THE TASK :: Reproduce word for word the lines from the entries below, starting at the line containing "State History Table/Chart:**" and ending at the line containing "This page allows".

DATA FOR THIS EXERCISE ::
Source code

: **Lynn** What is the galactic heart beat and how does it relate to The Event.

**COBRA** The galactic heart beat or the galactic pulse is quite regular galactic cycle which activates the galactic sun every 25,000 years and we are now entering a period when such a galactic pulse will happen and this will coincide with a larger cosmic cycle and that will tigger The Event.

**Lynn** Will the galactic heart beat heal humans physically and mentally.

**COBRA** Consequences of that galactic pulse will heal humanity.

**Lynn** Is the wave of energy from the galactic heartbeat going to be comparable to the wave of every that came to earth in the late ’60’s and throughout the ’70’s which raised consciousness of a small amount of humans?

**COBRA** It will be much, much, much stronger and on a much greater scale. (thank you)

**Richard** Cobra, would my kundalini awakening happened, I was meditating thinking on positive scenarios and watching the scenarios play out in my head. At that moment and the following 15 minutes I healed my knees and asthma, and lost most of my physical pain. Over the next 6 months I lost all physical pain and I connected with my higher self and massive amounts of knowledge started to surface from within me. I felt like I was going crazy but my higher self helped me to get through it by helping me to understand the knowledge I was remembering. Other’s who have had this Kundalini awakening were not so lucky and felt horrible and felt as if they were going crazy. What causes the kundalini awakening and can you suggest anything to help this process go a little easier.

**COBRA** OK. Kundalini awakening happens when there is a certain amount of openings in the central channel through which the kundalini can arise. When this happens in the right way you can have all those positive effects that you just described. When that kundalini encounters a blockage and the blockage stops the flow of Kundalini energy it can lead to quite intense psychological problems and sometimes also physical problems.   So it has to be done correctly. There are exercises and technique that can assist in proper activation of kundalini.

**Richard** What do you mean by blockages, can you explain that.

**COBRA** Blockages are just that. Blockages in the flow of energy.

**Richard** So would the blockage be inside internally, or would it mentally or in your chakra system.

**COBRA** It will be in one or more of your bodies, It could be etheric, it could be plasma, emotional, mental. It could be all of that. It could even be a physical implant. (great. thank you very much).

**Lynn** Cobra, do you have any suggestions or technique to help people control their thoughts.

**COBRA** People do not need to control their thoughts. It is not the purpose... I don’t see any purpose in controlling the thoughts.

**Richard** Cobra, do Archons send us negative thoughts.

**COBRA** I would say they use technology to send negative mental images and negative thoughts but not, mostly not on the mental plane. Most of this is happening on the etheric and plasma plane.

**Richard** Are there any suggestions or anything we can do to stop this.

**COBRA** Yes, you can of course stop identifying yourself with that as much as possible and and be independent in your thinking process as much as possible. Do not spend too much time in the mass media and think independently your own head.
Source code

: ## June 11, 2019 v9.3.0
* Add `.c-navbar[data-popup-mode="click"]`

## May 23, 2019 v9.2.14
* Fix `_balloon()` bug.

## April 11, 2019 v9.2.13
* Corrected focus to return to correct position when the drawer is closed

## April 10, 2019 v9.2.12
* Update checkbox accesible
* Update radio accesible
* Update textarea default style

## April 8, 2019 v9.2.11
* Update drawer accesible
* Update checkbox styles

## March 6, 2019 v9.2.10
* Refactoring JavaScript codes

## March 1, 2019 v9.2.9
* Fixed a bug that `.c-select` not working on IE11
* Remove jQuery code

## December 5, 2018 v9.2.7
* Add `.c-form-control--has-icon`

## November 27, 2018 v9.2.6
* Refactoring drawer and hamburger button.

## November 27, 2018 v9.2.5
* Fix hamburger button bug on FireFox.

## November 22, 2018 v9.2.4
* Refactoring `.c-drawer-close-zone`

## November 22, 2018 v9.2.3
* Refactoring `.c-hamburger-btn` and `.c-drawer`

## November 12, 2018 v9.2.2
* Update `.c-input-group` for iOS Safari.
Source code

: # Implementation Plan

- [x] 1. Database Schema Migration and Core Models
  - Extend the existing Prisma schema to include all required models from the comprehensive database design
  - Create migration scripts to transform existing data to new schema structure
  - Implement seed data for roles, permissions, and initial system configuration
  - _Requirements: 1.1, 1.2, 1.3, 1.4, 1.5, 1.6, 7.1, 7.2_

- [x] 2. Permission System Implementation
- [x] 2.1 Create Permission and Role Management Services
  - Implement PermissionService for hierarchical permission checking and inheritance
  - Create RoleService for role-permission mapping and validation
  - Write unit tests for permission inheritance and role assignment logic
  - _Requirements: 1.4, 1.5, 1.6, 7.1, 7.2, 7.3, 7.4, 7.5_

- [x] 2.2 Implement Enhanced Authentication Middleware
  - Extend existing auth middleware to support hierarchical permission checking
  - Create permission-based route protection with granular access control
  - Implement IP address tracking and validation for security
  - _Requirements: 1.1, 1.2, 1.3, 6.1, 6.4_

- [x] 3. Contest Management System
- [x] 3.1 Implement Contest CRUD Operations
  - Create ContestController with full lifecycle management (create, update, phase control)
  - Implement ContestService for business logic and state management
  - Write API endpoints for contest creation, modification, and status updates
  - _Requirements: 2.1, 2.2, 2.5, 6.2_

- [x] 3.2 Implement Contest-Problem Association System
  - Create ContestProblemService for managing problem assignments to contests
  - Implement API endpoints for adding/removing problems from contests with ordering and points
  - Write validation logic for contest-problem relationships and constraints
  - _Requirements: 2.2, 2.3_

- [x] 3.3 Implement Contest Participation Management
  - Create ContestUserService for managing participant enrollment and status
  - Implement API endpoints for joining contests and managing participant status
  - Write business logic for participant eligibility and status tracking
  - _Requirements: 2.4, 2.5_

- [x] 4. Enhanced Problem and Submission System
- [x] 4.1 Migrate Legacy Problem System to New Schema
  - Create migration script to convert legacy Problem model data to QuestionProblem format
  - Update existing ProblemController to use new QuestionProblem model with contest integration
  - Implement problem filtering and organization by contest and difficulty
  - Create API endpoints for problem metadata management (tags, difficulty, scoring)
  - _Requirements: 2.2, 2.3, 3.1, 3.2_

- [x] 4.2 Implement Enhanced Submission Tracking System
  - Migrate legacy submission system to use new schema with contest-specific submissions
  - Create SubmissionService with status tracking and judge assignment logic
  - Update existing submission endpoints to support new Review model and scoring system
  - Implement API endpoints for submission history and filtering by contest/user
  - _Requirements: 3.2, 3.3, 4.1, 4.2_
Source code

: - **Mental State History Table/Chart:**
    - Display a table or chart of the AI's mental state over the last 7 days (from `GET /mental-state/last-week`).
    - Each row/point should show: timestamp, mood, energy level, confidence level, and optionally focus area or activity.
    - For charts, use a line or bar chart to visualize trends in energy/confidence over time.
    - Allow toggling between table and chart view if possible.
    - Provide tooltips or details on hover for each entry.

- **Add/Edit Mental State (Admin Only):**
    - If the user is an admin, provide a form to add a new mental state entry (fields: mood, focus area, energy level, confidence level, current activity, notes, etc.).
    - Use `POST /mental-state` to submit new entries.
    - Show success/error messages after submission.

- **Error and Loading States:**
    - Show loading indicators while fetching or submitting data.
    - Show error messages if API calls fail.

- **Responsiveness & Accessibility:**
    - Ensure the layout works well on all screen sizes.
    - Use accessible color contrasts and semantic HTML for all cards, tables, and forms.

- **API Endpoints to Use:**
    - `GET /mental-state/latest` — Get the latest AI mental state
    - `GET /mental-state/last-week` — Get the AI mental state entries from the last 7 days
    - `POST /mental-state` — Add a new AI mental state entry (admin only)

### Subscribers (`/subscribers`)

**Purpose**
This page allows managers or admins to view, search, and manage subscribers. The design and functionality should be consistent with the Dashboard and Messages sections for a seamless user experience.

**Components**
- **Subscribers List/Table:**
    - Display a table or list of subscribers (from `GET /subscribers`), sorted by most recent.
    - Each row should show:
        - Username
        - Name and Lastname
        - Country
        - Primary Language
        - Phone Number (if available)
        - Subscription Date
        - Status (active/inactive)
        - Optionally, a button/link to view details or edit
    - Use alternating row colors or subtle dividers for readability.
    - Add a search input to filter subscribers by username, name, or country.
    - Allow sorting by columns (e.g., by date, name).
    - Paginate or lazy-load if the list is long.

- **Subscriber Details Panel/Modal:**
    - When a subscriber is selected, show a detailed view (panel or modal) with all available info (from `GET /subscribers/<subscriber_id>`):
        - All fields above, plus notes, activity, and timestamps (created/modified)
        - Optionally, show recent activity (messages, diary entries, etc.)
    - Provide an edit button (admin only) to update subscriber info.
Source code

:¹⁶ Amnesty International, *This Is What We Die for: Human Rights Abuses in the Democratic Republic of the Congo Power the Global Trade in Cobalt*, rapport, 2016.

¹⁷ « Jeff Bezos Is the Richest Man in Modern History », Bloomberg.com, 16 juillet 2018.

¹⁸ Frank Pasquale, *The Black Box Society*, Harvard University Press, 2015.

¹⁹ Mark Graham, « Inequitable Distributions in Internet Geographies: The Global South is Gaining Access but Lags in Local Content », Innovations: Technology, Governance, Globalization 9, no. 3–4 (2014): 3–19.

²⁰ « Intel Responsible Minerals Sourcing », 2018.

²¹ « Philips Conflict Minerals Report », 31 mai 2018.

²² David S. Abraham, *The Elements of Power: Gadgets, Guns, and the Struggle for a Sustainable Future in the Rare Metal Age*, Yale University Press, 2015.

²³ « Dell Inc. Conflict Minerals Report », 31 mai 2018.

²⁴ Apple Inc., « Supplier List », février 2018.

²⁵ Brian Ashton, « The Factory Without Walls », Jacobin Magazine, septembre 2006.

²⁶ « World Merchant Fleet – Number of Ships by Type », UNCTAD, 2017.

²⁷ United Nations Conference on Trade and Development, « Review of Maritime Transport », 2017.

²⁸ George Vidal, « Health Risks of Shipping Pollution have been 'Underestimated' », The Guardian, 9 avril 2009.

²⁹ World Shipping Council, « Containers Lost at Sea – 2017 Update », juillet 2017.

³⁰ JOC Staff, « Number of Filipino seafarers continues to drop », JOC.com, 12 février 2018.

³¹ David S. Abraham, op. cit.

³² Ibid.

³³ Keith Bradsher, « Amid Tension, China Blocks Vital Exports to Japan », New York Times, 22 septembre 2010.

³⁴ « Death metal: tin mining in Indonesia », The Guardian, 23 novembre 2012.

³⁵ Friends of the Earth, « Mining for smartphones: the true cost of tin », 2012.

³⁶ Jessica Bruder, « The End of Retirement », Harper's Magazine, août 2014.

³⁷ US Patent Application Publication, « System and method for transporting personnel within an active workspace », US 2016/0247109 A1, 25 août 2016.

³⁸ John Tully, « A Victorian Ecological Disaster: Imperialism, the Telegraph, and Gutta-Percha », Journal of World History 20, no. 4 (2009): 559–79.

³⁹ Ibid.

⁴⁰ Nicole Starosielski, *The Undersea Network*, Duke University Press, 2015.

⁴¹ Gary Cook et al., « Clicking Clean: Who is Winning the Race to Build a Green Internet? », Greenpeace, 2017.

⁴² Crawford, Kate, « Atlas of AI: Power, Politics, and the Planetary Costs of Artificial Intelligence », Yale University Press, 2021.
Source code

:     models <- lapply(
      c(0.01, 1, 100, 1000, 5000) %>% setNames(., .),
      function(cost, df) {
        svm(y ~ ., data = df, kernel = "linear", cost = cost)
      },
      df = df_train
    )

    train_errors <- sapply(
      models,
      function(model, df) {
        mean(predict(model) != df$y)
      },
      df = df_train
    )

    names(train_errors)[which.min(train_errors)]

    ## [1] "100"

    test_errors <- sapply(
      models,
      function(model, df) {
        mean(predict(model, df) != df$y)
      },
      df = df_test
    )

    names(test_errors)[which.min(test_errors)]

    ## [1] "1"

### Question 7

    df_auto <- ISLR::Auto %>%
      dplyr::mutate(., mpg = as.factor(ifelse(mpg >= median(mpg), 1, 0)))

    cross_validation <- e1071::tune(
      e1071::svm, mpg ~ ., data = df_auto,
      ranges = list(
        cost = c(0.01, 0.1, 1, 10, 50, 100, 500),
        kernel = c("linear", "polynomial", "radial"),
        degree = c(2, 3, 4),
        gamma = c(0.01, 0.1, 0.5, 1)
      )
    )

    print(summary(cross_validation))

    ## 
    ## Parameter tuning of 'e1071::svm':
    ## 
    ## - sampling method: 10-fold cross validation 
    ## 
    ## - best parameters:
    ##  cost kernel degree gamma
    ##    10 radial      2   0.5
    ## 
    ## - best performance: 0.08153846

RESULT OF THE TASK ::
: - **Mental State History Table/Chart:**
    - Display a table or chart of the AI's mental state over the last 7 days (from `GET /mental-state/last-week`).
    - Each row/point should show: timestamp, mood, energy level, confidence level, and optionally focus area or activity.
    - For charts, use a line or bar chart to visualize trends in energy/confidence over time.
    - Allow toggling between table and chart view if possible.
    - Provide tooltips or details on hover for each entry.

- **Add/Edit Mental State (Admin Only):**
    - If the user is an admin, provide a form to add a new mental state entry (fields: mood, focus area, energy level, confidence level, current activity, notes, etc.).
    - Use `POST /mental-state` to submit new entries.
    - Show success/error messages after submission.

- **Error and Loading States:**
    - Show loading indicators while fetching or submitting data.
    - Show error messages if API calls fail.

- **Responsiveness & Accessibility:**
    - Ensure the layout works well on all screen sizes.
    - Use accessible color contrasts and semantic HTML for all cards, tables, and forms.

- **API Endpoints to Use:**
    - `GET /mental-state/latest` — Get the latest AI mental state
    - `GET /mental-state/last-week` — Get the AI mental state entries from the last 7 days
    - `POST /mental-state` — Add a new AI mental state entry (admin only)

### Subscribers (`/subscribers`)

**Purpose**
This page allows managers or admins to view, search, and manage subscribers. The design and functionality should be consistent with the Dashboard and Messages sections for a seamless user experience.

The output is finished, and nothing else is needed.